February 24, 2009

Recapitalization and refinancing to dominate sector news flow. S$580million debt capital and S$1.4bn equity capital have been raised from the market YTD. With sector-wide deleveraging and optimal gearing ratios likely lower than in the past, capital raisings will likely continue to dominate sector news flow in the short term. We estimate that about S$4.1bn equity capital would be required to overhaul the entire sector’s balance sheet. Average S-REIT gearing is at present 35%, which would drop to 25% if S$4.1bn of fresh equity capital were raised.

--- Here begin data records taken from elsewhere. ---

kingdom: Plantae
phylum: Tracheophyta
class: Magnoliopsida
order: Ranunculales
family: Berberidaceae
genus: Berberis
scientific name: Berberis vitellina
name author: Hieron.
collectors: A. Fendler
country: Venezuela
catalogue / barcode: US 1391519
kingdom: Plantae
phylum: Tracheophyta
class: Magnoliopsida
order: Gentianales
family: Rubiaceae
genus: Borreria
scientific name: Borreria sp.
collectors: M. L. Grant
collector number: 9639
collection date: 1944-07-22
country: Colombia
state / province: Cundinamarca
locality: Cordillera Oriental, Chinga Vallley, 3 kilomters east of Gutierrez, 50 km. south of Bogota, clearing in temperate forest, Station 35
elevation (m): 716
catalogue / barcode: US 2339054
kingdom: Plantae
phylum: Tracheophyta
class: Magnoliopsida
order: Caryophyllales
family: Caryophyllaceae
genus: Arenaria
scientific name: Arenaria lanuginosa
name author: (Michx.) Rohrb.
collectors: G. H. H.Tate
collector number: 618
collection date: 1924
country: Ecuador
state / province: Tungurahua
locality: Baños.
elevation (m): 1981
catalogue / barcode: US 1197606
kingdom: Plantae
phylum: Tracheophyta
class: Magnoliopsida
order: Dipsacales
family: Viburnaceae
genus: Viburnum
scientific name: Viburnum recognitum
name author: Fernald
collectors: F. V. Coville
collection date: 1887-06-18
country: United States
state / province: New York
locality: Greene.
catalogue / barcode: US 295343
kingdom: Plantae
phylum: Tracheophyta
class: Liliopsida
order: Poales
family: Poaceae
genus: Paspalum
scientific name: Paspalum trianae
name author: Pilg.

Availability of the right kind of debt is the critical issue. Cambridge Industrial Trust and CapitaCommercial Trust have in the past few weeks announced successful debt refinancings (albeit at higher cost and, in the case of Cambridge REIT, more restrictive terms). Debt of sufficiently long-dated maturity is however not sufficiently available, and to properly match REIT liabilities with their long-duration assets, we continue to believe that additional equity capital is required.

Dividend retention is not enough. Dividend retention or scrip dividend has been proposed by some REIT managers to retain capital during this challenging period. S$348 million worth of distributions were announced and paid by the S-REITs sector in the latest quarter. But even assuming no deterioration in the underlying net property income, we estimate the S-REITs sector would generate an annualized dividend of only S$1.4bn, compared with S$2.7bn debt up for refinancing this year. In addition, we estimate that it would take the sector 2.5 years, on average, with zero dividend payout to restore its balance sheet to a level that we would consider reasonable.

A-REIT remains as our top pick. We favor larger cap S-REITs that have recapitalized with defensive fundamentals.